Freshness: Time-series of minimum and maximum freshness (age) of events across the time range. Use this to detect stale or delayed data and align freshness anomalies with component behavior.

Shape: Time-series of minimum and maximum field counts per event. Use this to see where schemas expand or contract, identify Sources with excessive fields, and spot unexpected field-count changes that may indicate data-quality or parsing issues.

What to expect:

  • The details pane respects your Worker Group, time period, and filter selections.
  • Freshness tabs expose min/max variants (for example, min in, max out) that correspond to where the metric is measured in the flow.

Use the top-right controls to filter the map to the selected object (filter icon) or copy its identifier (copy icon). In the bottom bar, select Configure to open the object’s configuration.

SHORT PROBLEM A: Duplicate the part of the details pane description that starts at "Freshness: Time-series of" and ends at "the object’s configuration.".
SHORT PROBLEM B: Decide whether each statement agrees with the details pane description. Answer yes or no, and quote the words that decide it. (i) The details pane ignores the Worker Group selection. (ii) Shape presents minimum and maximum field counts per event over time. (iii) Selecting Configure in the bottom bar opens the object's configuration.
SHORT PROBLEM C: Extend the details pane description with the part that would follow its final sentence.
The data that follows has no connection to the details pane description.

EXTRACTED MATERIAL:
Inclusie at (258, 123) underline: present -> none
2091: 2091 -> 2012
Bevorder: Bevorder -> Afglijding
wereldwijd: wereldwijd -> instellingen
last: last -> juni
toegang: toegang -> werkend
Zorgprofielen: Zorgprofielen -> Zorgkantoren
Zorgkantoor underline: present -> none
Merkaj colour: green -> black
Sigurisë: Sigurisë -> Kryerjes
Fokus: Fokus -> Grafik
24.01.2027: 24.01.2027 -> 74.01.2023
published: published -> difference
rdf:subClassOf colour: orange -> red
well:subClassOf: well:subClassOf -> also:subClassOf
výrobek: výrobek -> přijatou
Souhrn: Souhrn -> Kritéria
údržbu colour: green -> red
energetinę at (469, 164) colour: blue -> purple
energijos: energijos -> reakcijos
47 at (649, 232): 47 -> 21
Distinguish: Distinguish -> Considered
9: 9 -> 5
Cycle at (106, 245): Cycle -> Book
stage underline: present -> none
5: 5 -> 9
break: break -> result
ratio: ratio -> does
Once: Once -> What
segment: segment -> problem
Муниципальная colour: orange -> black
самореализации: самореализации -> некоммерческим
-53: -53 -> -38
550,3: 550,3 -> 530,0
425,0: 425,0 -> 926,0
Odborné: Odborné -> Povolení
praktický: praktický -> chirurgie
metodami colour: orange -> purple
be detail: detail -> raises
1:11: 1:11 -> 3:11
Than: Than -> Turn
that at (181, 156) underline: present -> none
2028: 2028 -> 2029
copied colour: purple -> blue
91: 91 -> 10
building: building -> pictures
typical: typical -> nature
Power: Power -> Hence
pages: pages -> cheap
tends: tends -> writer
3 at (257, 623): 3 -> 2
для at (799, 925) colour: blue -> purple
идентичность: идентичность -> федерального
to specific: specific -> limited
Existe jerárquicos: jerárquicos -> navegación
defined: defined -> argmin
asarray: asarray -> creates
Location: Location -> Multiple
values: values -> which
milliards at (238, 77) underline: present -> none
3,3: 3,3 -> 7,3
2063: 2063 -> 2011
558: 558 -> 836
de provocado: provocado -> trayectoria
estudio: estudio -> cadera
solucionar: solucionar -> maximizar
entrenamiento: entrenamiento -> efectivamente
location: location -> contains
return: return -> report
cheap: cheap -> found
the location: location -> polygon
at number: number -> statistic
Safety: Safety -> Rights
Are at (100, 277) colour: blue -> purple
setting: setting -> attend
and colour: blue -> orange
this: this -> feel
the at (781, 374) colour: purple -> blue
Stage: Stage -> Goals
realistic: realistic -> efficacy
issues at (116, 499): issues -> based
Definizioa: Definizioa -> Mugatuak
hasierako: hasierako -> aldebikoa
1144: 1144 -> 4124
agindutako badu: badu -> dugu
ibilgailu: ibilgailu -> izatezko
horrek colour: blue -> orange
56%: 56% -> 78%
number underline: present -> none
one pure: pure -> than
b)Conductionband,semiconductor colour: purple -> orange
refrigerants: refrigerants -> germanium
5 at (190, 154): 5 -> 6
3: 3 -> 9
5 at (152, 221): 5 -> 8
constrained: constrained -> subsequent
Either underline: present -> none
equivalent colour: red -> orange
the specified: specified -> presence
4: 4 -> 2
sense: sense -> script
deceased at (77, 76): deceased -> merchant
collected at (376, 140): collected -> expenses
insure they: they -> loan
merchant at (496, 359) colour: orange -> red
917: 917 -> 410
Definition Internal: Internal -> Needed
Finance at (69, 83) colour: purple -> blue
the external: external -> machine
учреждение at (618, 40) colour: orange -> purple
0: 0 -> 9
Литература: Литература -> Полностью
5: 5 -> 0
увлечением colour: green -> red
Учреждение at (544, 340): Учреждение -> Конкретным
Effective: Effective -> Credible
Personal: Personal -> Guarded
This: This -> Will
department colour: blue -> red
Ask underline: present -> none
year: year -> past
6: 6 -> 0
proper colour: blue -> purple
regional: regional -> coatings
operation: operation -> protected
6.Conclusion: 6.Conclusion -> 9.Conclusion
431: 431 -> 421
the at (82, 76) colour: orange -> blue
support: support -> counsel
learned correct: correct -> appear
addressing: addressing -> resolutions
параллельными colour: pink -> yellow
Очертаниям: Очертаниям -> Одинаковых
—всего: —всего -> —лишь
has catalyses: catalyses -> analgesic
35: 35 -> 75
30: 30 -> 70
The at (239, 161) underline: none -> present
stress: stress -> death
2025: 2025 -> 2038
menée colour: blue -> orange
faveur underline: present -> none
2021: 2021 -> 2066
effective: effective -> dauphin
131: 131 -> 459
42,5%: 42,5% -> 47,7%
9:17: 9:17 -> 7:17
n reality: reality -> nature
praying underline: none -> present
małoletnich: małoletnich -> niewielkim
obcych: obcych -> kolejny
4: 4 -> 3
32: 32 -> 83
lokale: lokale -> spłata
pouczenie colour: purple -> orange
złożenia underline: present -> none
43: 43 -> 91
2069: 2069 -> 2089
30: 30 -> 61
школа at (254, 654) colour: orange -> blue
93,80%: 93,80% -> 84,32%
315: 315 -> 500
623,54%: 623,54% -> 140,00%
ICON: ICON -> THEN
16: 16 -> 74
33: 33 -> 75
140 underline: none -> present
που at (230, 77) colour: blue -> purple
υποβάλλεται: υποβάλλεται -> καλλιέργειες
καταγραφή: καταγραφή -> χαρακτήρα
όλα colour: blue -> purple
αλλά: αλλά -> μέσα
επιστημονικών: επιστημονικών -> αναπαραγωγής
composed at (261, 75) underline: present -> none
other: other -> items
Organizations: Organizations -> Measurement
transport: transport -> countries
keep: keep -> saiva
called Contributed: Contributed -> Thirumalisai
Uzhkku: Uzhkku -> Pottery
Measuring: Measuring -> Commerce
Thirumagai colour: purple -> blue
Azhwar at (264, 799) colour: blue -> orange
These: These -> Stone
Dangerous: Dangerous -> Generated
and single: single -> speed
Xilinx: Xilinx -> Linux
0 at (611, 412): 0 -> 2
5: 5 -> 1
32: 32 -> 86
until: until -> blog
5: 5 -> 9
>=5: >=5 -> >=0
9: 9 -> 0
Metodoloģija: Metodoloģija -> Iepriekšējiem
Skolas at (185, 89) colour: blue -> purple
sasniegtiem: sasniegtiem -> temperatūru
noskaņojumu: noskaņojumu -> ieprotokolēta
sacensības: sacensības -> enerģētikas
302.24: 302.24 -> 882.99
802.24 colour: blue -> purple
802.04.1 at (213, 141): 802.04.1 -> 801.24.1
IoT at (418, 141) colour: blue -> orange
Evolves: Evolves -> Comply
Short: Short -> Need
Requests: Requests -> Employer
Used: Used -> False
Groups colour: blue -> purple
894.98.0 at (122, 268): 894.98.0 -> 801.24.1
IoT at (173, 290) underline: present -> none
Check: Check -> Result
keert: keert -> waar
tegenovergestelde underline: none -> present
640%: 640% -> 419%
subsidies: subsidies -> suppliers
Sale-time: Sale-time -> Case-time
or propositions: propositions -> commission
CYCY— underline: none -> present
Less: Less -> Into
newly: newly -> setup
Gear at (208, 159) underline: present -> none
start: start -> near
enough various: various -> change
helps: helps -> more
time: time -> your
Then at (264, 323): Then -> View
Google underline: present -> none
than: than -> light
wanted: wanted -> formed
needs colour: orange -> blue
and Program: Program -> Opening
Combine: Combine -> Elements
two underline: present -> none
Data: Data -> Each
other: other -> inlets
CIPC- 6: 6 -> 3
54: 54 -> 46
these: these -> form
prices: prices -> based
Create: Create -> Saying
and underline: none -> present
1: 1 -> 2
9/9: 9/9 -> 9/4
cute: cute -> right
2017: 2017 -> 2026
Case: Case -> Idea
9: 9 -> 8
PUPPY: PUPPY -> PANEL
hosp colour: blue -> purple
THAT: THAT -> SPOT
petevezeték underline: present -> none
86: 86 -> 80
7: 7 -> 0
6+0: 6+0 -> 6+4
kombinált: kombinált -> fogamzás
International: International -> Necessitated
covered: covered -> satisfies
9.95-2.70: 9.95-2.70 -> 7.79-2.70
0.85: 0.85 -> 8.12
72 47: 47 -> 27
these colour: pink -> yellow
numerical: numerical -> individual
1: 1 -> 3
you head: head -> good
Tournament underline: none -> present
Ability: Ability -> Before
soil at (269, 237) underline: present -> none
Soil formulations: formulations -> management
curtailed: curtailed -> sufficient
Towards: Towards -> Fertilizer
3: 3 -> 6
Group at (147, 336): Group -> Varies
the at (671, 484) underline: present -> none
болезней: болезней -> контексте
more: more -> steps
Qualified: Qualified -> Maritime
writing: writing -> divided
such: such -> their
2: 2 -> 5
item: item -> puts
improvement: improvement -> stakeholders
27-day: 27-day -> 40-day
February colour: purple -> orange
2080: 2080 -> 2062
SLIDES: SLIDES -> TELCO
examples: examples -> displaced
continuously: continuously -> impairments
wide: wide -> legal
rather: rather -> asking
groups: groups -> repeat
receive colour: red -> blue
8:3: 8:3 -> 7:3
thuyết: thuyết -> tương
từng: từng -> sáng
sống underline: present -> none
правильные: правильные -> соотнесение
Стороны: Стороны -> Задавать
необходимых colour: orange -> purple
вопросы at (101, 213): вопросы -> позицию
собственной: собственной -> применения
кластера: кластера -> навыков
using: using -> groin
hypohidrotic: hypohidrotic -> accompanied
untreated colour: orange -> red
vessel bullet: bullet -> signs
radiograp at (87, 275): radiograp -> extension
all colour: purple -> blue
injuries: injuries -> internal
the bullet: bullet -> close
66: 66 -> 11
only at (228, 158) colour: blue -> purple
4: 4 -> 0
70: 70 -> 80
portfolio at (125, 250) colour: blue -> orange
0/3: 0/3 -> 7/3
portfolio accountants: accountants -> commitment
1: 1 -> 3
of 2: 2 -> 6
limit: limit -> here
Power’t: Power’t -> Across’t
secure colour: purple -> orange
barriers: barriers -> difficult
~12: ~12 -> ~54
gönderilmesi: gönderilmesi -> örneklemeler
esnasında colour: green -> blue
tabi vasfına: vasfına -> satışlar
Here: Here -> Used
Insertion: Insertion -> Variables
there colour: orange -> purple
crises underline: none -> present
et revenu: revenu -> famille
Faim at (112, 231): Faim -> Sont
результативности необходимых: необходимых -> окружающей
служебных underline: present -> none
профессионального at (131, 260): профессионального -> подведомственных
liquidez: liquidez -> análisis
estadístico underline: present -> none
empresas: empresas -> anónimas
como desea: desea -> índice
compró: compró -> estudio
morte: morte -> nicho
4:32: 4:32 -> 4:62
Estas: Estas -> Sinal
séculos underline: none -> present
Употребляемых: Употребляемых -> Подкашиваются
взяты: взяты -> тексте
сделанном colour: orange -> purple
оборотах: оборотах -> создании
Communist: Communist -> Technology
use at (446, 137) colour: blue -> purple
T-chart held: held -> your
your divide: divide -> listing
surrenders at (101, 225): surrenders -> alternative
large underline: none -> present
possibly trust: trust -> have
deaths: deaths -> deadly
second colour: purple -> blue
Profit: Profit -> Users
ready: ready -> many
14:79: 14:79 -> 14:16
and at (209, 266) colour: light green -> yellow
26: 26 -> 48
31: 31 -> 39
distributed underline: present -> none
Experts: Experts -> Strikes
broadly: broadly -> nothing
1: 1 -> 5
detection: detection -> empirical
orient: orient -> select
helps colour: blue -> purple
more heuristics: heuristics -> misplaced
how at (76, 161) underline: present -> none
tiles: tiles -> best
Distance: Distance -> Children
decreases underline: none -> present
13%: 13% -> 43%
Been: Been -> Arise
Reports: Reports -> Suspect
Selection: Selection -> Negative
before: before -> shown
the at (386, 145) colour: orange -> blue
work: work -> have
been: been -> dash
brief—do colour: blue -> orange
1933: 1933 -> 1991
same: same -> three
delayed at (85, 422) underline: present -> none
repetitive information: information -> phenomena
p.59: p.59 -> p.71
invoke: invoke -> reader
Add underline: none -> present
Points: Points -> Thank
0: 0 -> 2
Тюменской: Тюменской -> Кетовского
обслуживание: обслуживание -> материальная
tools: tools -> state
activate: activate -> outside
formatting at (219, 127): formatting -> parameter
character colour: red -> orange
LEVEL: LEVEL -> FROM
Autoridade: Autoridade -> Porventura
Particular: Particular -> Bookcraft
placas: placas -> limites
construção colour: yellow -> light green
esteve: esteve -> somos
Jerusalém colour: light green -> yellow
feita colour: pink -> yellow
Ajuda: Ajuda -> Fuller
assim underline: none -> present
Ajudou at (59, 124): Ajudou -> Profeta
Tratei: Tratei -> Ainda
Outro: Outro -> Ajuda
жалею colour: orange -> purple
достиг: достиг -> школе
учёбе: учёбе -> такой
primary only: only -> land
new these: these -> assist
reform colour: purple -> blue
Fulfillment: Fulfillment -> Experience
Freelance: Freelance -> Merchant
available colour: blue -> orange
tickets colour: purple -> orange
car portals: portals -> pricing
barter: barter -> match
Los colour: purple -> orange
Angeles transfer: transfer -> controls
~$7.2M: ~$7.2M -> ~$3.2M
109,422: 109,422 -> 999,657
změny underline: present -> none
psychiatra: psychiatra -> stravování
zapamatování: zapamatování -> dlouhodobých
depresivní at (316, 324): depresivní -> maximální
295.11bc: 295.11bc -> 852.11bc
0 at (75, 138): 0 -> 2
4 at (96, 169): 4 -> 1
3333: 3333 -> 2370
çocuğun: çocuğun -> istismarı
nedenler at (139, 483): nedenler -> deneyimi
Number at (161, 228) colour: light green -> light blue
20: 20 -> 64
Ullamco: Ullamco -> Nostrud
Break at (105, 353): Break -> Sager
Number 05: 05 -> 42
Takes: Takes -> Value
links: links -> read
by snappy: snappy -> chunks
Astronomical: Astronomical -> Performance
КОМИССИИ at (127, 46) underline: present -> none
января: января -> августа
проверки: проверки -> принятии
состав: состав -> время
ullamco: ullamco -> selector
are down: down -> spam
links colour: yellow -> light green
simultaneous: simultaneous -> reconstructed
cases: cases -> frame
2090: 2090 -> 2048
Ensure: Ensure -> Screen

RIGHT ANSWER A:
Freshness: Time-series of minimum and maximum freshness (age) of events across the time range. Use this to detect stale or delayed data and align freshness anomalies with component behavior.

Shape: Time-series of minimum and maximum field counts per event. Use this to see where schemas expand or contract, identify Sources with excessive fields, and spot unexpected field-count changes that may indicate data-quality or parsing issues.

What to expect:

  • The details pane respects your Worker Group, time period, and filter selections.
  • Freshness tabs expose min/max variants (for example, min in, max out) that correspond to where the metric is measured in the flow.

Use the top-right controls to filter the map to the selected object (filter icon) or copy its identifier (copy icon). In the bottom bar, select Configure to open the object’s configuration.

RIGHT ANSWER B:
(i) No: "The details pane respects your Worker Group, time period, and filter selections."
(ii) Yes: "Time-series of minimum and maximum field counts per event"
(iii) Yes: "In the bottom bar, select Configure to open the object’s configuration."

RIGHT ANSWER C:
Workflows

Detect partial failures: Set Metric to Volume, filter to a specific Route or Destination, and scan for divergence between In and Out across nodes. Drill into nodes with anomalies and review the details pane to localize the interruption.

Validate transformations: With Metric set to Volume, compare In vs. Out across Post-Processing Pipelines to confirm expected reduction or enrichment. Then pivot to the Events, Bytes, or Freshness tabs in the details pane to make sure behavior is stable under load and time.

Investigate staleness: Set Metric to Freshness, use Metric Display and Sparkline to focus on Max or Min In/Out, and drill into upstream components with high maximum freshness to identify where delays enter the flow.